My God is the God of ALL comfort! He can heal the sick, the weak, the feeble, the hurting, the lame, the dead, and the desperate. Nothing is too big for our God (Luke 1:37)! Let us then approach the throne of grace with confidence, so that we may receive mercy and find grace to help us in our time of need (Hebrews 4:16).

Thursday, May 28, 2009

crying out...

Proverbs 2:3 ...if you call out for insight and cry aloud for understanding...

I was moved yesterday by a conversation with a friend that caused me such ache and pain. My friend had been falsely accused, draped in lies, and a victim of libel. This morning I was on my knees crying that Truth triumph over lies, honestly over vindictive slander. I read the conditional promise in Proverbs 2, but focused on verse 3, if you cry out. . . . The Bible makes a clear distinction between “prayer” and “crying out to God.” Have there been times in life that seem so hopeless, that even crying seems pointless? This is the exact setting God wants to move in to demonstrate His loving care and powerful hand of protection.
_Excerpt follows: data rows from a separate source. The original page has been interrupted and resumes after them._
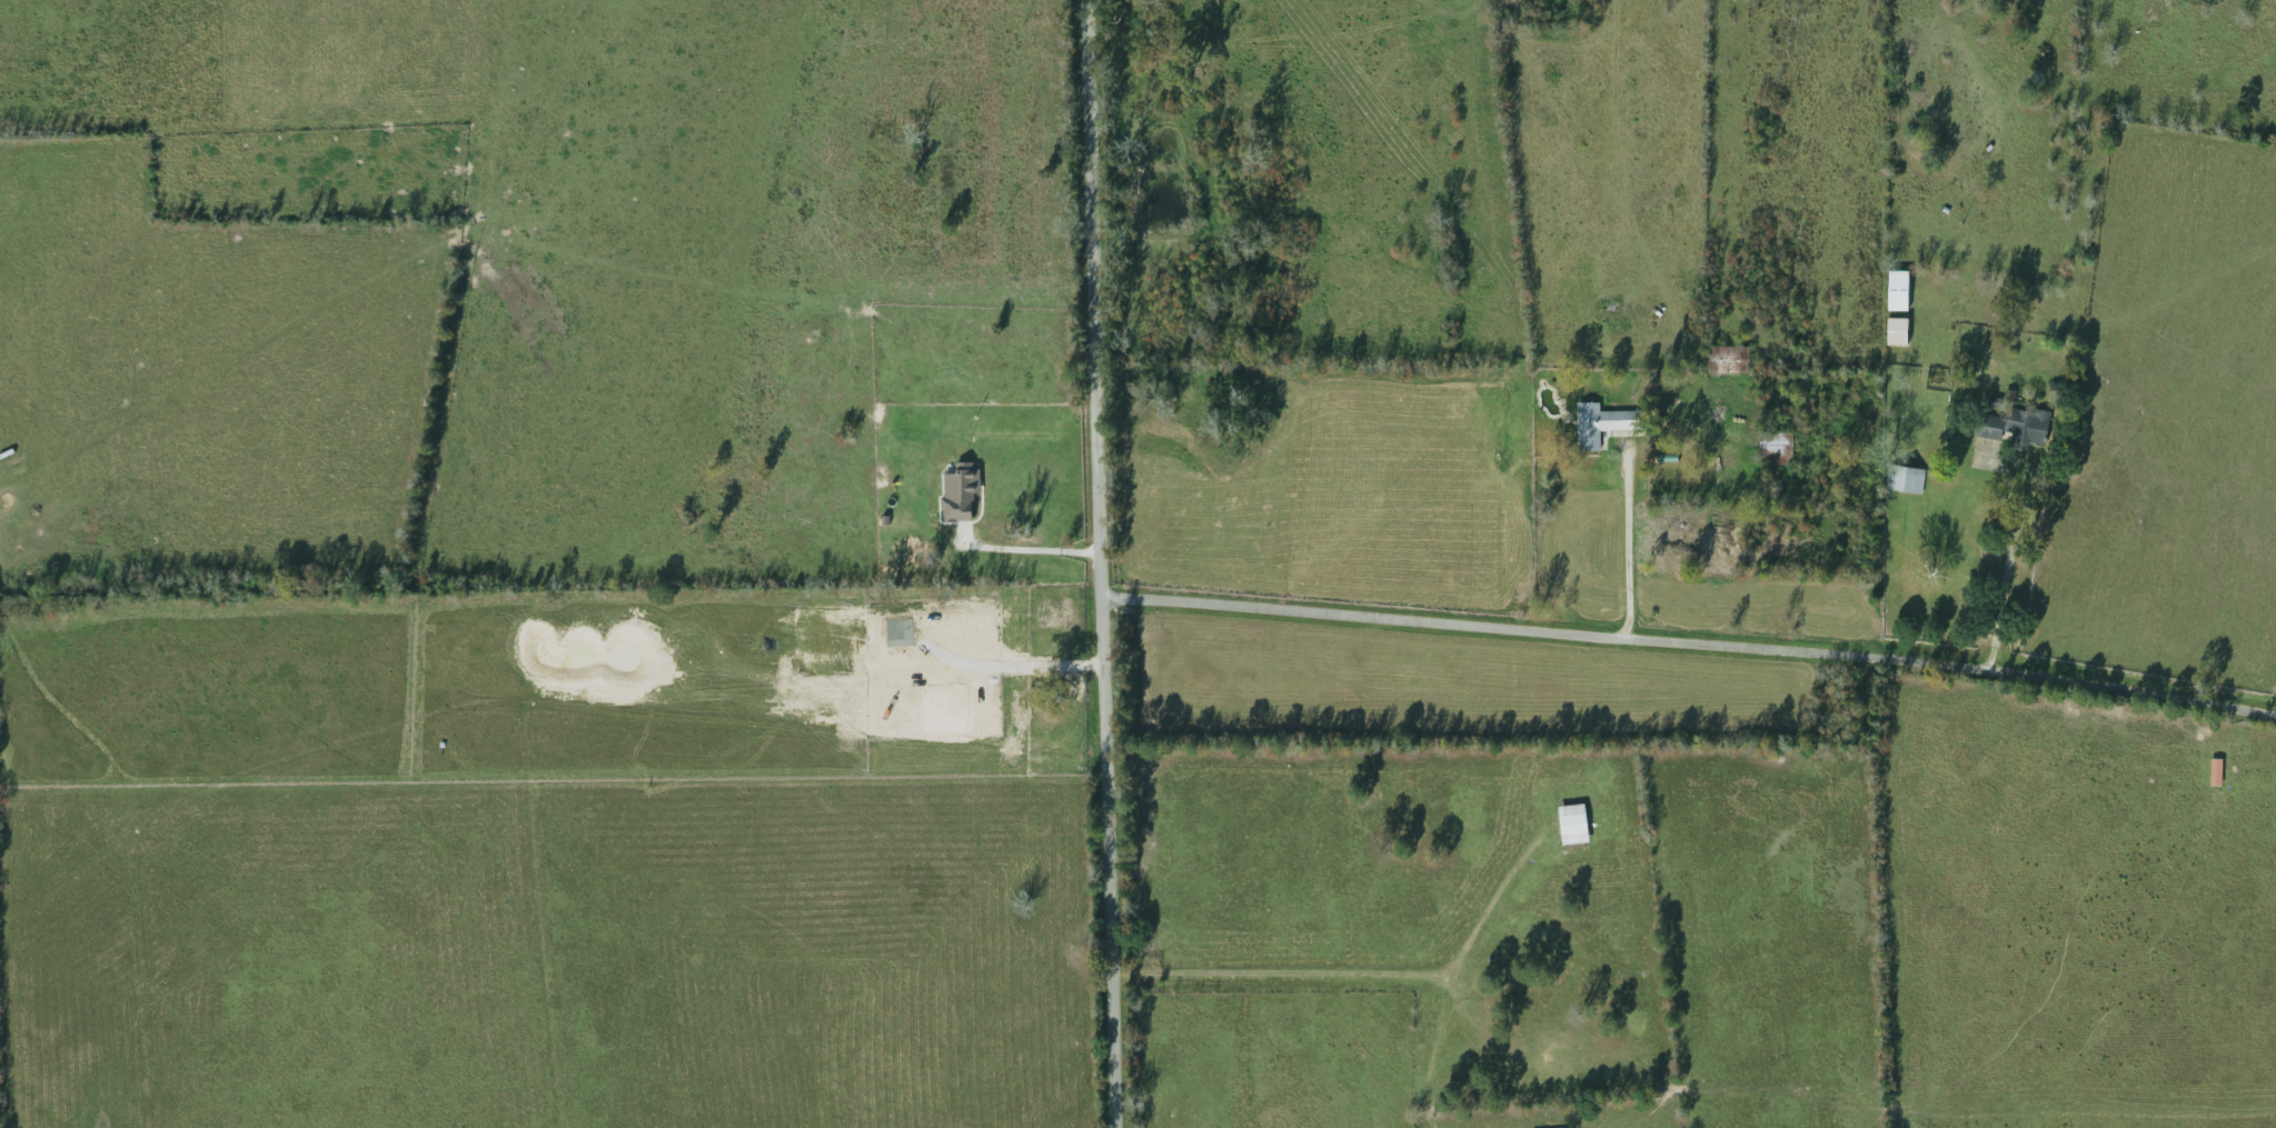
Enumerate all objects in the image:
building: (1898, 290)
building: (1897, 331)
building: (1725, 359)
building: (1603, 423)
building: (2016, 426)
building: (1776, 448)
building: (1904, 479)
road: (1626, 540)
road: (1024, 552)
road: (2007, 554)
road: (1101, 564)
road: (1691, 639)
building: (2216, 771)
building: (1573, 824)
Crying out is a humble reminder of our total inability to accomplish anything significant for God. God’s promise to the prophet Jeremiah years ago is true even for us today. Call unto Me, and I will answer you, and show you great and mighty things, which you do not know (Jeremiah 33:3). The creator of the universe wants intimate, loving fellowship with the people He created. But a vital component to fellowship is an actual voicing aloud to Him our need for Him.
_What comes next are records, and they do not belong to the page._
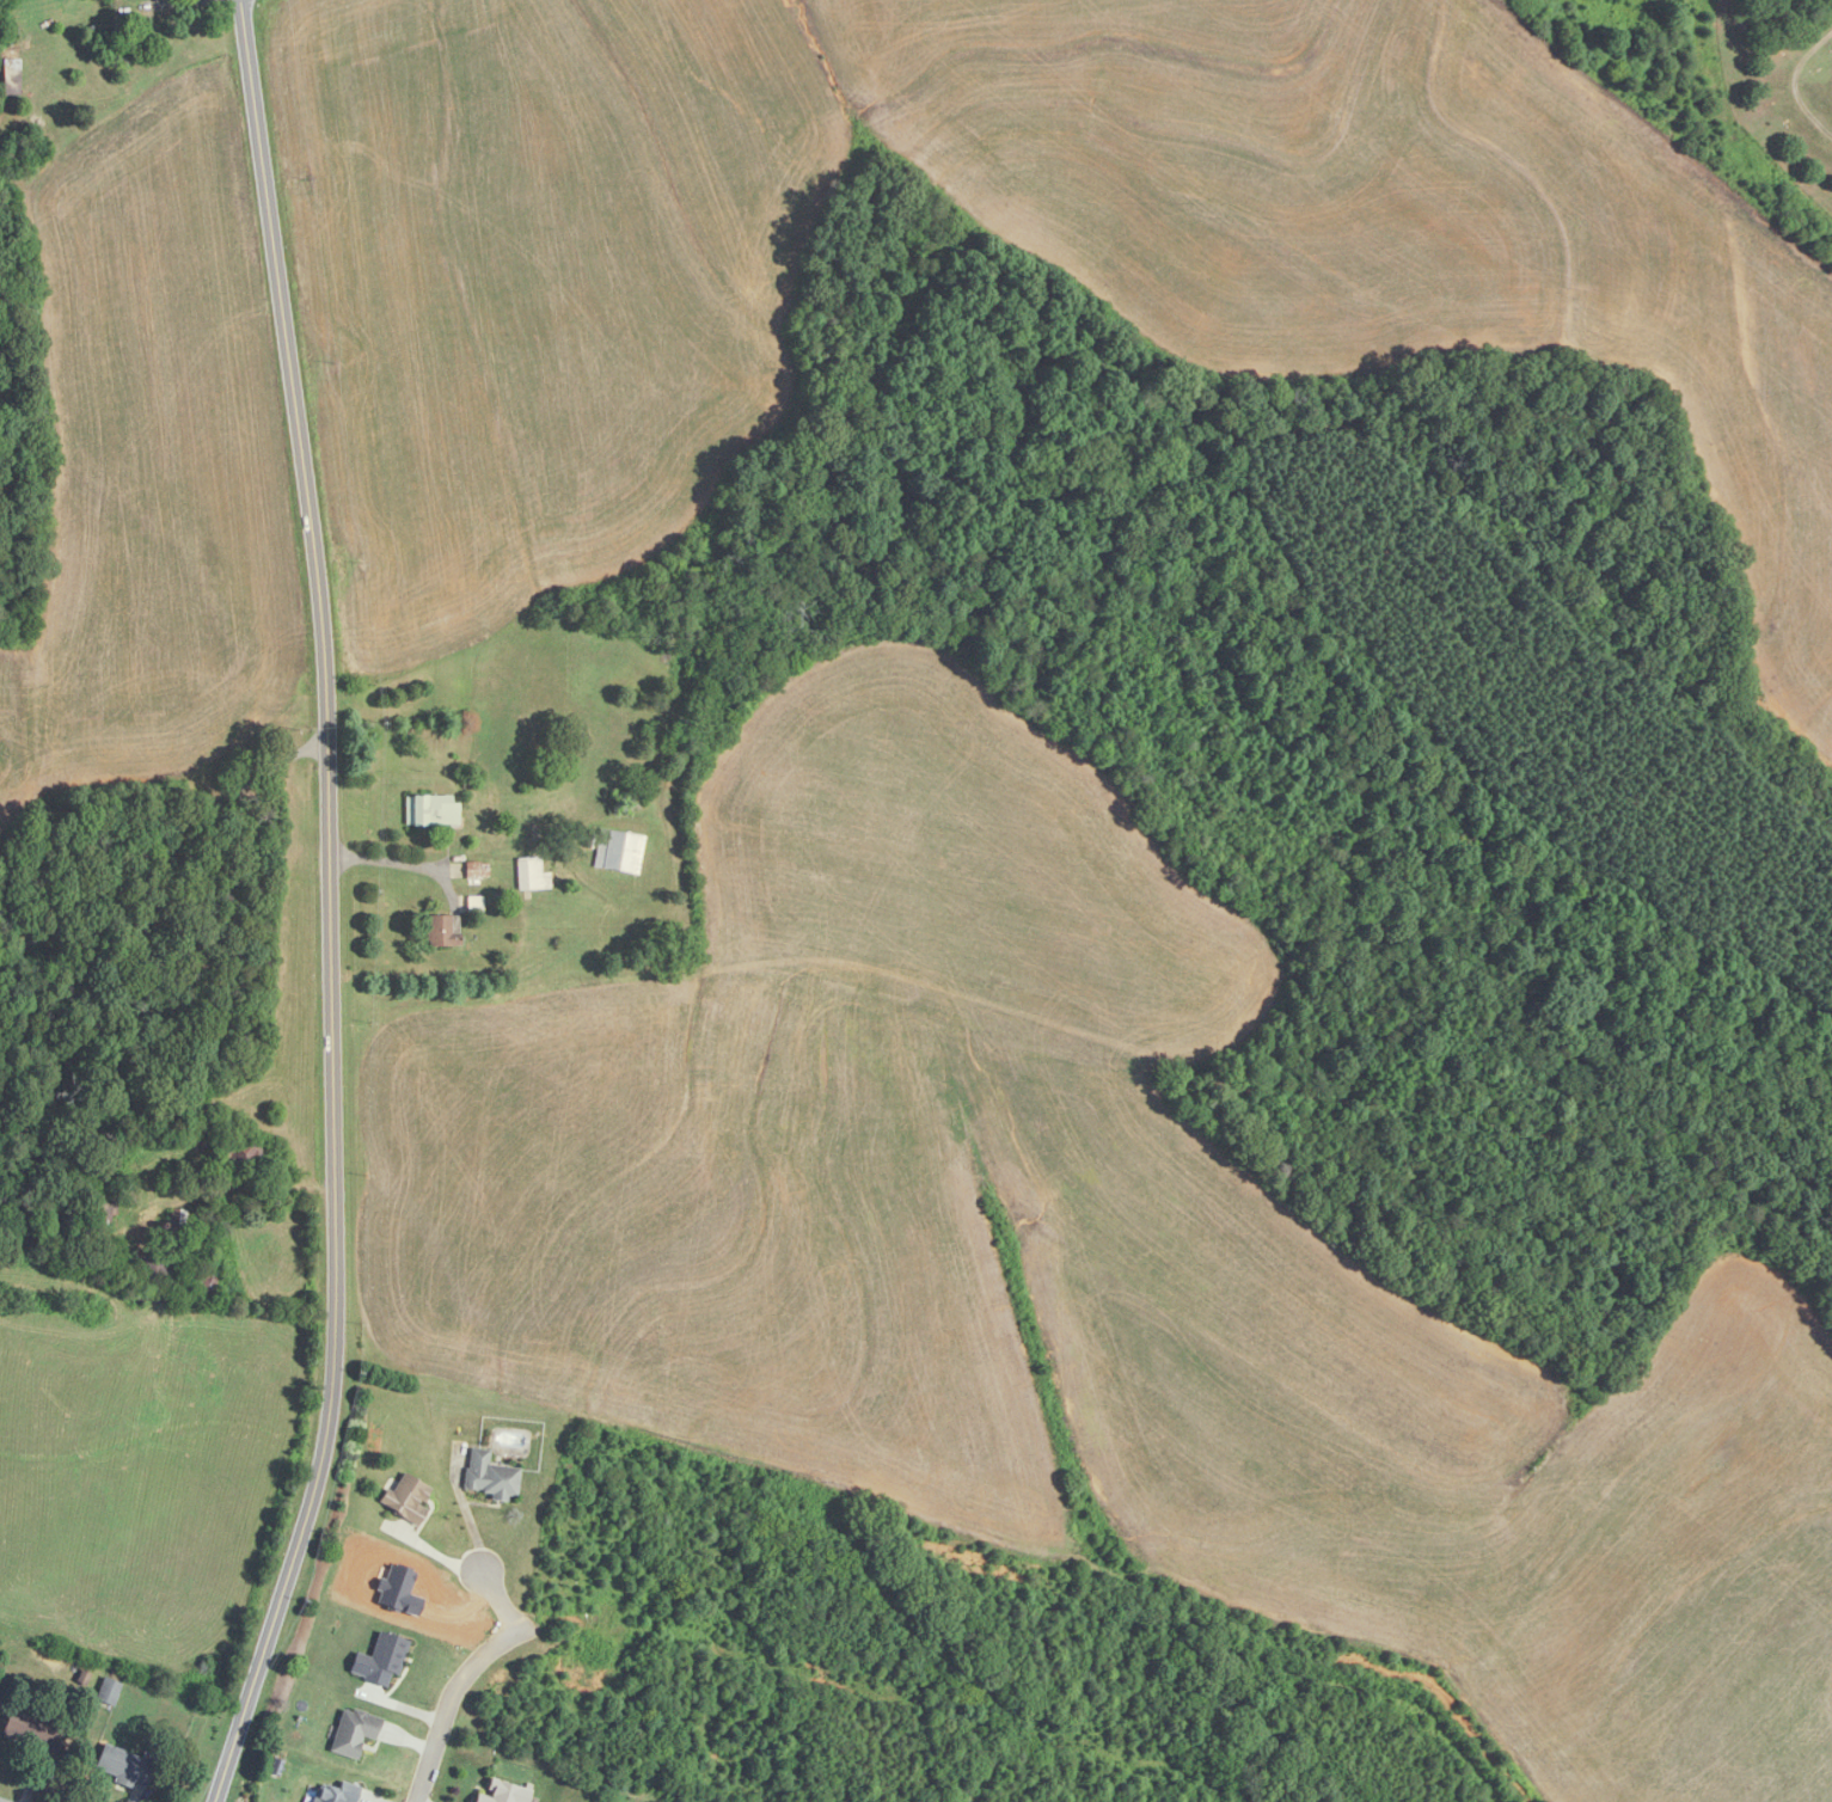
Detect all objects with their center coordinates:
building: (11, 74)
building: (432, 810)
road: (159, 828)
building: (619, 851)
road: (394, 862)
building: (532, 874)
road: (329, 906)
building: (443, 931)
building: (239, 1157)
building: (102, 1214)
building: (155, 1266)
building: (210, 1283)
building: (489, 1477)
building: (408, 1499)
road: (465, 1509)
road: (500, 1601)
building: (379, 1660)
building: (108, 1692)
road: (453, 1696)
building: (34, 1732)
building: (353, 1732)
building: (124, 1767)
building: (334, 1792)
building: (503, 1792)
There are several Hebrew words that describe calling out, but there is one specific verb which generally connotes the action of calling out or crying out loud with great volume.The Hebrew verb is qara and it is the verb used in Jeremiah 33:3. King David used this verb often as we see in Psalms 50:15, Call upon Me in the day of trouble; I will deliver you, and you shall glorify Me, and Psalms 145:18, The Lord is near to all those who call upon Him, to all who call upon Him in truth.

But what inhibits us? If crying out is a natural impulse, why is it so hard? Many of us find it humiliating and difficult to cry out for help in times of trouble. We prefer to be self-sufficient. We would rather endure tenaciously in the face of insurmountable odds and conclude with pride, I did it! But God works opposite to our lines of reasoning. He wants us to come to the conclusion, God did it! He asks that we recognize our weakness in order to experience His strength, so we can say with Paul, When I am weak, then I am strong. It takes a lot of humility to cry out to the Lord in our distress. But humility before the living God is what we precisely need!
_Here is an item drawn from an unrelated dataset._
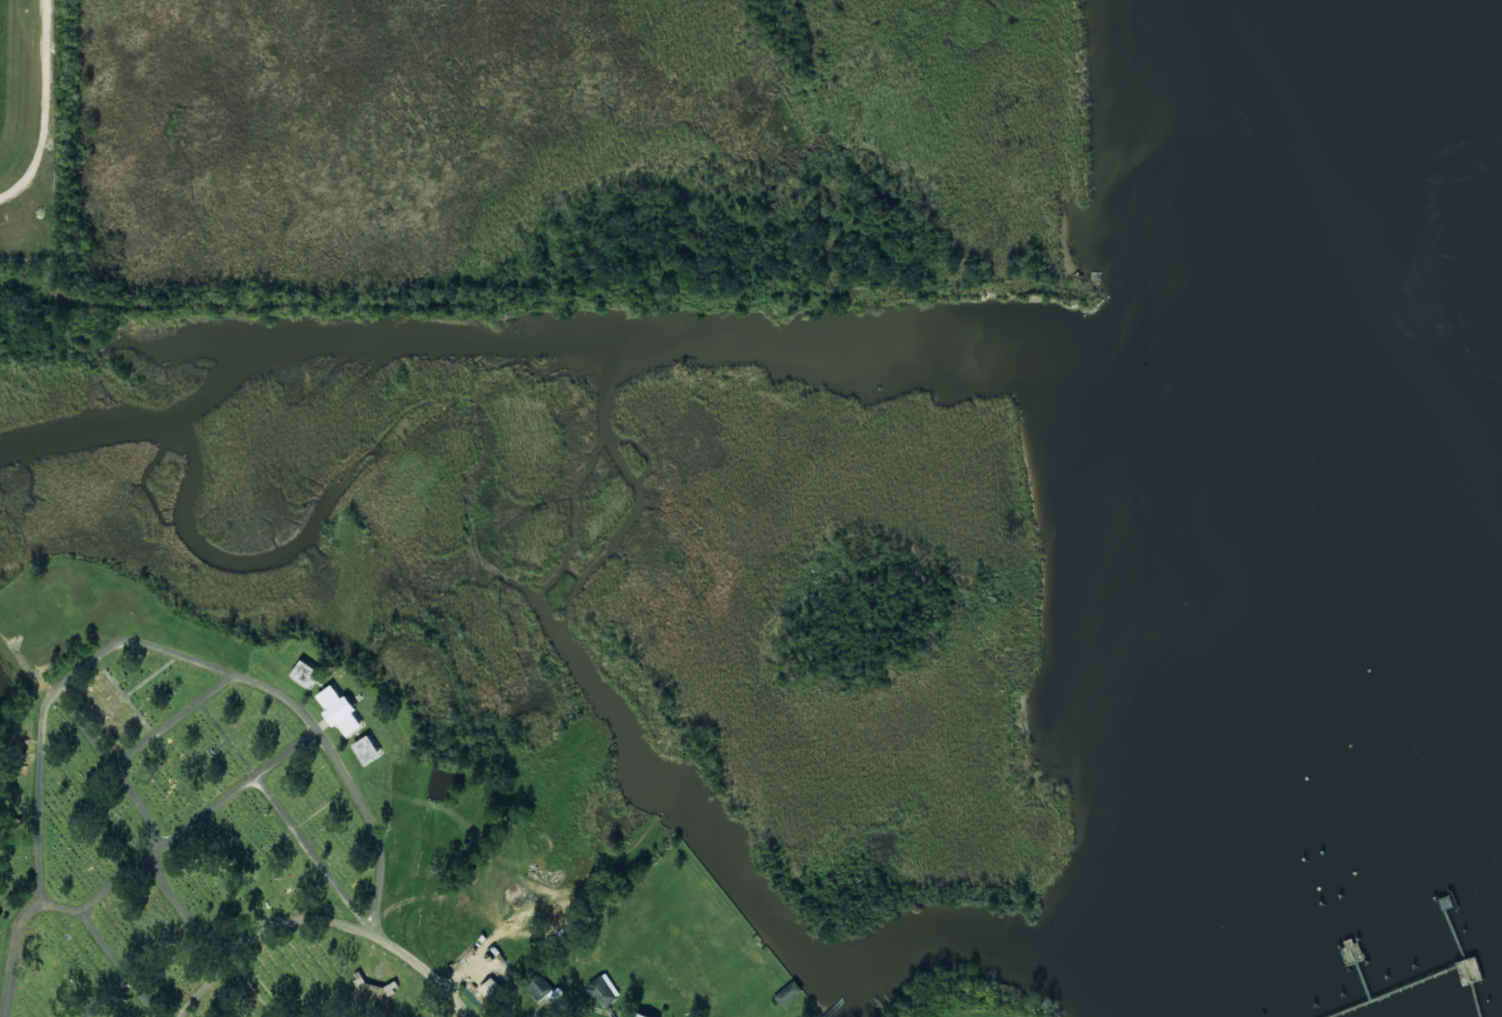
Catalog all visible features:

Are you in a in desperate moment? Have you lost your job, persecuted by a professor, in bondage to sin, falsely accused? When Peter walked out to the Lord in Matthew 14:30-31 he was in desperate need for a miracle! If we need God to help in a desperate moment, I pray you call out like Peter: he cried out, ‘Lord save me!’ Immediately the Lord stretched out his hand and caught him.

Whatever your station in life, God wants to hear you cry out unto Him. He will show Himself faithful! Call to Me, and I will answer you, and show you great and mighty things, which you do not know.”